TEXT FOR ANALYSIS section start
Combinatorial topology of aggregates with poly-disperse cliques

As the network examples in Fig. 1 (bottom) demonstrate, the structure that emerges in the assembly of cliques depends strongly on the affinity for the simultaneous attachment of many nodes, apart from the geometrical constraints. Specifically, for large negative values of the parameter ν, an active ‘repulsion’ between the cliques results in the sparse structure, nearly representing a tree of cliques of different orders. This kind of structures possesses a significant average distance, the modularity, and clustering coefficient, which can be related to the original population of cliques. On the other hand, for the positive values of ν, the cliques firmly attach to each other, resulting in a gradually smaller number of the simultaneously added particles. The appearing structure possesses a large core of densely packed higher-order cliques while low-order structures remain at the periphery. An impressive network architecture with well-separated communities appears for ν = 0, assembled under geometrical constraints alone. As described below, the graph properties are tunned between these extremes by varying the parameter ν.

Here, our focus is on the appearance of higher combinatorial topologies of these graphs, which is directly related to the ways that the assembled cliques share their faces of different orders. In the simulations, we keep track of each added simplex and nodes that participate in it, as explained above. In this way, for a clique of the order qmax we can distinguish the number of its shared faces of order q < qmax. Intuitively, when the groups repel each other, i.e., for ν < 0, their common faces will be the lowest orders, such as single nodes and links and, less often, triangles or higher structures. The opposite situation typically occurs for ν > 0 where the simplexes have a high affinity towards sharing nodes; cf. structure in Fig. 1. Due to shared faces, for instance, of the order q, the number of distinguishable simplexes of that order is smaller than the number of faces Cq of a free added clique. Therefore, the topological response function fq of the network34 can be determined as the number of different simplexes at the topology level q; it provides a good measure of the combinatorial complexity of the assembly in response to the varying external parameters ν, smax. In Fig. 2, we show how the function fq varies along the topology levels q depending on the parameter ν and the range of the distribution of the attaching cliques. The peak of the distribution shifts towards higher values when larger dimension cliques appear, whereas the height depends on the way that they interconnect at each the topology level. Further, Q-analysis based on the algebraic topology of graphs32,41,42,43 is here applied for characterization of the graph architecture by determination of q-connected components for each topology level q. Specifically, for the topology levels q = 0,1,2, ··· qmax of each studied network we determine the components of three structure vectors, {Qq}, {nq} and \({\hat{Q}}_{q}\), defined in Methods. These vectors allow a direct comparison of the hierarchical structure of various emergent networks. In Fig. 3, we plot the components of these structure vectors as a function of q for several assemblies of poly-disperse cliques with different chemical potential ν.

Figure 2
figure 2

Topological response function fq plotted against simplex dimension q + 1 for ν =−9, 0, and + 9; different curves correspond to the varied upper dimension of the building cliques smax indicated in the legend.

Figure 3
figure 3

Components of the first (FSV), second (SSV) and third (TSV) structure vector corresponding to the topology level q against q of the networks grown at different values of ν and the fixed distribution of clique size s [2, 10].
TEXT FOR ANALYSIS section end
In the passage on aggregates of poly-disperse cliques, what kind of network architecture appears for ν = 0?
SUPPLIED DATA section start
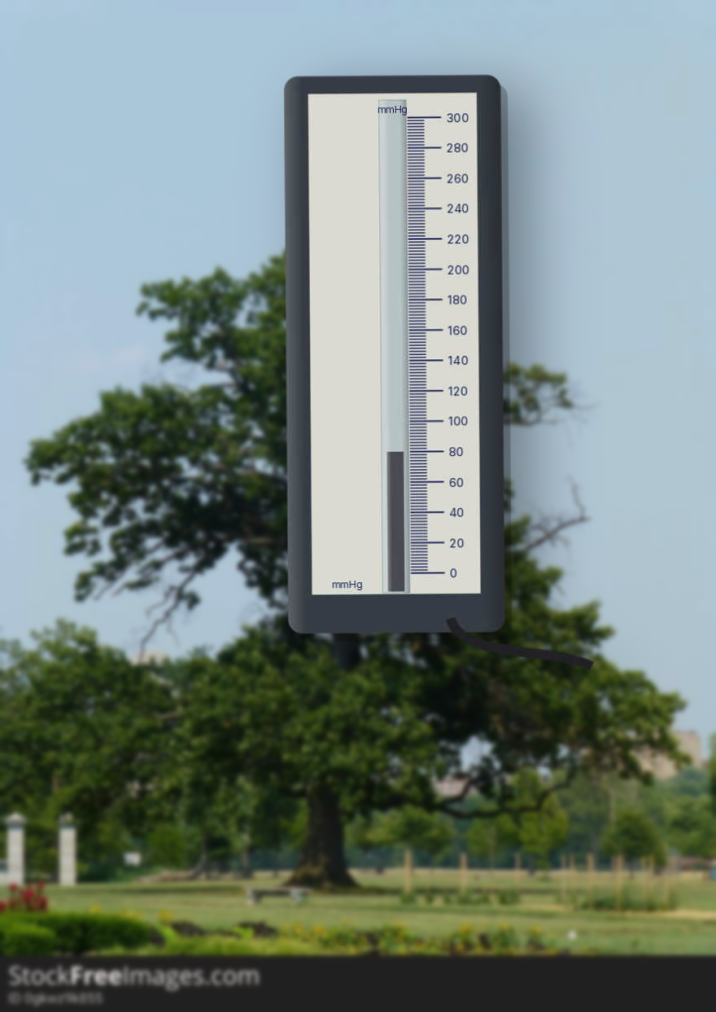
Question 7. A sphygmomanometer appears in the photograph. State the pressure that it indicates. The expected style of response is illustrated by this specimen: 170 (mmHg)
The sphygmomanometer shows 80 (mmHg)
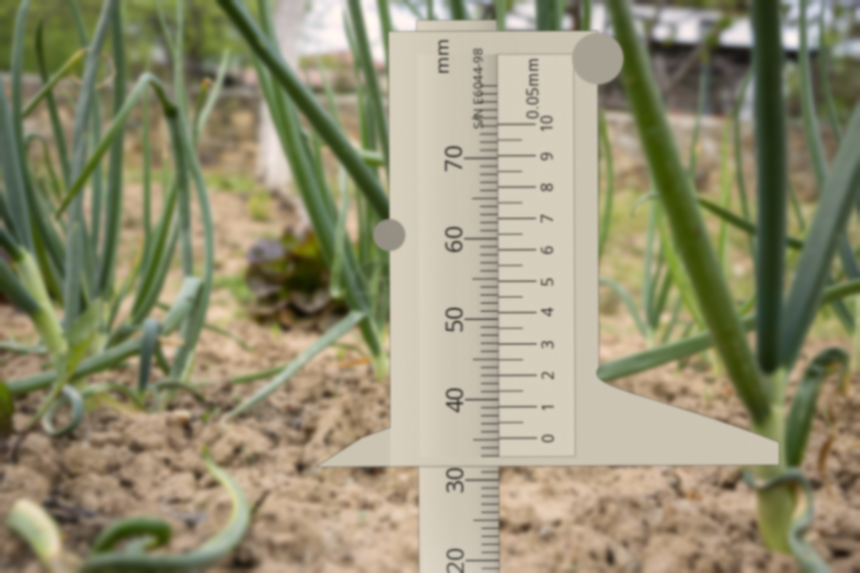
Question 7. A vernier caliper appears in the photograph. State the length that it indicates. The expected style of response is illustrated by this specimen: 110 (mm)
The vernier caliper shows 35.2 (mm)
SUPPLIED DATA section end
→ OUTPUT BELOW
An impressive network architecture with well-separated communities, assembled under geometrical constraints alone.